Timely care for off-hours STEMI still lags in hospitals

Initiatives to provide timely treatment for patients with acute MI overall appear to making an impact but hospitals still have room to improve in their care of patients who present off-hours, an analysis published online July 29 in Circulation: Cardiovascular Quality and Outcomes suggests.

Tarun W. Dasari, MD, MPH, of the University of Oklahoma Health Science Center in Oklahoma City, and colleagues looked at data submitted to the Acute Coronary Treatment and Intervention Outcomes Network-Get With The Guidelines (ACTION-GWTG) registry on 43,242 patients with STEMI to compare outcomes based on time of presentation. Quality improvement initiatives stress the need to provide swift treatment no matter when the patient presents but in practice the goals may be a challenge to meet.

Dasari et al assessed performance measures for patients treated on-hours (weekday business hours) or off-hours (nights, weekends and holidays). The measures included aspirin use within 24 hours; door-to-electrocardiogram (ECG) time of 10 minutes or less; door-to-balloon time of 90 minutes or less; and door-to-needle time of 30 minutes or less. They also evaluated in-hospital death.  

Of the full cohort, 63 percent of patients presented off-hours. The off-hour patients were younger (59 years old vs. 61 years old for on-hour patients) but there were no other significant differences between the groups.

The majority of patients in both groups received aspirin within 24 hours (99.1 percent on-hours and 98.9 percent off-hours. A larger proportion of off-hours patients received unfractionated heparin use (76.3 percent vs. 72.1 percent).

Median door-to-ECG times totaled six minutes in both groups but a gap emerged with door-to-balloon times.
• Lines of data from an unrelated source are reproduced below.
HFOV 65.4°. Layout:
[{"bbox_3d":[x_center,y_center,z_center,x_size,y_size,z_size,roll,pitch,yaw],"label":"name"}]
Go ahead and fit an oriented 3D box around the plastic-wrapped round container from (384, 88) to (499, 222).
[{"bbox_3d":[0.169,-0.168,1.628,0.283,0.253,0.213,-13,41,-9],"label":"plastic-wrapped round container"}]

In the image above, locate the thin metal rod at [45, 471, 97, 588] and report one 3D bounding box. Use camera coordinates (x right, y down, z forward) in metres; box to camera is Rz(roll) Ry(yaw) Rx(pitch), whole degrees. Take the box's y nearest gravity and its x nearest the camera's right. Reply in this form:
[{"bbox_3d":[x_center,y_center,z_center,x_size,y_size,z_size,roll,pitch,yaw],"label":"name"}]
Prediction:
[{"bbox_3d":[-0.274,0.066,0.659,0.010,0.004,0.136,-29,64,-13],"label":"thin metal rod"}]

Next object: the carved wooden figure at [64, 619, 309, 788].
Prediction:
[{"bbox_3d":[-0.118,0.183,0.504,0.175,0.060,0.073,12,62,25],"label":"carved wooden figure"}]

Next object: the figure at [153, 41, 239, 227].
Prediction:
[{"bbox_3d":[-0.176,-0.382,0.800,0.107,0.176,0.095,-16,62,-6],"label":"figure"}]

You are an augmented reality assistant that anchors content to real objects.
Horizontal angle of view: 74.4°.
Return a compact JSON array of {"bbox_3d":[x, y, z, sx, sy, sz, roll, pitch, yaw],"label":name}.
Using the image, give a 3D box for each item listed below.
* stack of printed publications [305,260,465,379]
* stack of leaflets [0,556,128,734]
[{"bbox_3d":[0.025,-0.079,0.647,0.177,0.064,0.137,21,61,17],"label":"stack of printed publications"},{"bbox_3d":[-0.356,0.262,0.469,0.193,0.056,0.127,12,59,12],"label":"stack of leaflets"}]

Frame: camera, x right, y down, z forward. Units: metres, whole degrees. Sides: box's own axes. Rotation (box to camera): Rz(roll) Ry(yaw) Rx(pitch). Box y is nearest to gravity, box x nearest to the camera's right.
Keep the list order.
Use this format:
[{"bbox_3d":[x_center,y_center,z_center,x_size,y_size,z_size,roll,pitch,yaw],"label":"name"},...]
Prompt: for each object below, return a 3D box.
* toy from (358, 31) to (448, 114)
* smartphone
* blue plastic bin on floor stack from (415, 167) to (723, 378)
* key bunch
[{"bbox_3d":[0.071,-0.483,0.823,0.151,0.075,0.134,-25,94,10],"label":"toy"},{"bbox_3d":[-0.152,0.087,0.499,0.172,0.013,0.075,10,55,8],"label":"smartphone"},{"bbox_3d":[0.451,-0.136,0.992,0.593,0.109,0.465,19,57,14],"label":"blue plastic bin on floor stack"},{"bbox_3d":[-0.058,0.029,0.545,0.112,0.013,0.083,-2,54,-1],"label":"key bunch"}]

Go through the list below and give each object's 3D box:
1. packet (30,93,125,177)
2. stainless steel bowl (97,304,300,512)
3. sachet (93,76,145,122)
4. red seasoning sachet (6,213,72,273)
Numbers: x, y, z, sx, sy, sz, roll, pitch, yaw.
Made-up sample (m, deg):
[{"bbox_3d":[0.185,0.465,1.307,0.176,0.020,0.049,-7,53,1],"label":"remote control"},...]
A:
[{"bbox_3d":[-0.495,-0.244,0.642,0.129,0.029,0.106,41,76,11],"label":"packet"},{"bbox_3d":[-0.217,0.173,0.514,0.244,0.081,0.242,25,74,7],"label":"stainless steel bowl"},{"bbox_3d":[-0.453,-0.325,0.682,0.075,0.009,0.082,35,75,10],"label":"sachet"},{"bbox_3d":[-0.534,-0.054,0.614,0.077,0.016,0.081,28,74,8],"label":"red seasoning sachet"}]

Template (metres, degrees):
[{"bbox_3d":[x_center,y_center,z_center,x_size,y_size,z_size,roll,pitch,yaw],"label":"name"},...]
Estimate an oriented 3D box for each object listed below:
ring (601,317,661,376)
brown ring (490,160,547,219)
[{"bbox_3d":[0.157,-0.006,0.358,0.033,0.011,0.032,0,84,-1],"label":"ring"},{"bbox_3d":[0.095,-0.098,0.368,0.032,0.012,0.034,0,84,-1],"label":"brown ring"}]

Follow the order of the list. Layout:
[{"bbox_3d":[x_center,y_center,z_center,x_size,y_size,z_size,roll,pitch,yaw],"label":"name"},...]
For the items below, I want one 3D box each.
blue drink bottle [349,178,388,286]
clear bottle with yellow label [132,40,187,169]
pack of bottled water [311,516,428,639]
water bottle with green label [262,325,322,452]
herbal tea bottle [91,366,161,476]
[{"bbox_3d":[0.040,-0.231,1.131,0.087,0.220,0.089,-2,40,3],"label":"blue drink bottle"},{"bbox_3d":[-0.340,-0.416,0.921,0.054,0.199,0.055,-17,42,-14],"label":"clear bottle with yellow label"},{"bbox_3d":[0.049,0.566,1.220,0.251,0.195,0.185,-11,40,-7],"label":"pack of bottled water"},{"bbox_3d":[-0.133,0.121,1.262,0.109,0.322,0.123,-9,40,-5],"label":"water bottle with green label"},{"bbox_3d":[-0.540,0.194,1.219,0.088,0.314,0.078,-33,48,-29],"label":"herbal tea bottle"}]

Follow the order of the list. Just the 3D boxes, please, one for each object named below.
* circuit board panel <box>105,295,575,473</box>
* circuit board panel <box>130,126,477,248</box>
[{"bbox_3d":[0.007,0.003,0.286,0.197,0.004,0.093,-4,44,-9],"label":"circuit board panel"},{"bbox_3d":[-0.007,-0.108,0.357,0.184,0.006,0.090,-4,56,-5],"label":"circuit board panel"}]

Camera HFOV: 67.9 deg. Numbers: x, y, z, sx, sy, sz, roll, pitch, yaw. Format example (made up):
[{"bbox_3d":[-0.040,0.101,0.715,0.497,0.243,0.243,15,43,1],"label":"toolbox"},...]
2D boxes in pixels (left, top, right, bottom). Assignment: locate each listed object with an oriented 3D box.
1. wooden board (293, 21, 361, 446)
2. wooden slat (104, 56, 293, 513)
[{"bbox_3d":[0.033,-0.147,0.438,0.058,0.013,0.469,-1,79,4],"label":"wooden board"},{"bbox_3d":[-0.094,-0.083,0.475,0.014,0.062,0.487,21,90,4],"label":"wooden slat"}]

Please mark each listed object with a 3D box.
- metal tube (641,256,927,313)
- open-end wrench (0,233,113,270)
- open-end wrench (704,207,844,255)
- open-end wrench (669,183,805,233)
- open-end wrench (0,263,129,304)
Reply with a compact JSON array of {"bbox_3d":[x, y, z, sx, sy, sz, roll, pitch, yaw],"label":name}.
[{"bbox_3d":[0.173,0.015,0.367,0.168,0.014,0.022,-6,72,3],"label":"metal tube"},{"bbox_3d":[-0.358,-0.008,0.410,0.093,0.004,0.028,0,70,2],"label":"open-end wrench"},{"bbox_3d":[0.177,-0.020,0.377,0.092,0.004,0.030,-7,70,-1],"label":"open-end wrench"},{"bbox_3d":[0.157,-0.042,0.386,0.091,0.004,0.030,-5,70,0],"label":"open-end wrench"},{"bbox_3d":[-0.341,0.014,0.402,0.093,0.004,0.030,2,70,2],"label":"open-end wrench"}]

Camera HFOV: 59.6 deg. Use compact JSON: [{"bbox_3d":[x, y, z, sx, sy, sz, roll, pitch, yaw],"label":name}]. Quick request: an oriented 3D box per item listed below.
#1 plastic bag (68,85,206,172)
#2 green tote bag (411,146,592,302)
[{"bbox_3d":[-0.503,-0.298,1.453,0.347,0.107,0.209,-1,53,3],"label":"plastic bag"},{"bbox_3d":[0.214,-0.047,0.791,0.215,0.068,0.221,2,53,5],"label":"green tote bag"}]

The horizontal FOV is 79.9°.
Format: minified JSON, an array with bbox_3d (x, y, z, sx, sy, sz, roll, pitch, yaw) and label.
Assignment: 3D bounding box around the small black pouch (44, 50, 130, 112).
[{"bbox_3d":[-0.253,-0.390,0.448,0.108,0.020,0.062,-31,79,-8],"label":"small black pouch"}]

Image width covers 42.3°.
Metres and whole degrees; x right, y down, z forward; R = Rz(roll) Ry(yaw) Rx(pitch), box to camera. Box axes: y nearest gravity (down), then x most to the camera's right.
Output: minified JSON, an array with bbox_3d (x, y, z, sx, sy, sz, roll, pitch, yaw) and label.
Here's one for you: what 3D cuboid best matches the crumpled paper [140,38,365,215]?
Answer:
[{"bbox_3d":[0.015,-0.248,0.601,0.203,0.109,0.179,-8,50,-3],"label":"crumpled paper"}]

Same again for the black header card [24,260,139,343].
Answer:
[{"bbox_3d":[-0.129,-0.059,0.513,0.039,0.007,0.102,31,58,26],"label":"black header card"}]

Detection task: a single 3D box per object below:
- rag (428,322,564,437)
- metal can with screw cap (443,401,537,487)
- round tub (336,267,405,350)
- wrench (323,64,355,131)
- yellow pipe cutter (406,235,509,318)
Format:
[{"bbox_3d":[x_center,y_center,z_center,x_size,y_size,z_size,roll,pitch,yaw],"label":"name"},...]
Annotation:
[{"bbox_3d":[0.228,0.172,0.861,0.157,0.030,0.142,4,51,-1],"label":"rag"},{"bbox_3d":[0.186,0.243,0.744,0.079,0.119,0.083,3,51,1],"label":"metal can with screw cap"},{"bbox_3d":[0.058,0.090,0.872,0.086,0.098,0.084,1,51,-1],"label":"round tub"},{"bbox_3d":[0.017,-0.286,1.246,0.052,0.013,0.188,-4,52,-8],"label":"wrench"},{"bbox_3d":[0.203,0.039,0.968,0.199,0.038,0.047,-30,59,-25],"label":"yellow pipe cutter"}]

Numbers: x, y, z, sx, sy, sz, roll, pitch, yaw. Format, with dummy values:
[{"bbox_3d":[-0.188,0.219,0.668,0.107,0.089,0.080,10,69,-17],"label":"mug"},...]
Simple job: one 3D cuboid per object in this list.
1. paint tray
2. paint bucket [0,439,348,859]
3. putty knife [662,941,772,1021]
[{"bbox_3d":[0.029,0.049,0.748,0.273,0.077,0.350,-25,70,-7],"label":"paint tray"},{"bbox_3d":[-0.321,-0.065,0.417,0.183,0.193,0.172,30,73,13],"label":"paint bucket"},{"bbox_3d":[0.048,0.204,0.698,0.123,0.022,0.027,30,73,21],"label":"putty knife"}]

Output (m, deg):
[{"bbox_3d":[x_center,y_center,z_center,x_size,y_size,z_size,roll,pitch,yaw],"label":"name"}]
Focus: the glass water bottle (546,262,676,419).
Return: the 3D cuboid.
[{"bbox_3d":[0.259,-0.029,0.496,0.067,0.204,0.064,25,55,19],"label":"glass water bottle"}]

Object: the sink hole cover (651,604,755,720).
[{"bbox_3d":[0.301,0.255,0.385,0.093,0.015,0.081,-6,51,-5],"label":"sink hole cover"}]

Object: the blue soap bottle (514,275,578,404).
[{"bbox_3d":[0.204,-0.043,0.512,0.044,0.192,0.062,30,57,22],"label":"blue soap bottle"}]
Off-hours patients had a median door-to-balloon time of 72 minutes vs. 56 minutes for on-hours patients. They also were less likely meet the 90-minute window (79.2 percent vs. 87.8 percent). Median door-to-needle times of less than 30 minutes for both groups was 58.7 percent for off-hours and 62.3 percent for on-hours.

Dasari et al reported all-cause mortality for both groups of 4.2 percent yet adjusted all-cause in-hospital mortality was higher during off-hours.

Off-hour results in their analyses show improvements from previous studies, they noted. Also, the 4.2 percent mortality rate in both groups was lower than other reports. Nonetheless, proportion the median door-to-balloon time was 16 minutes longer in the off-hours group, risk-adjusted mortality was 13 percent higher during off-hours and the door-to-needle finding “was still less than optimal both during on-hours and off-hours.”

They speculated that off-hour staffing in the catheterization laboratory may explain the difference for door-to-balloon times while improvement in care may have contributed to lower in-hospital mortality.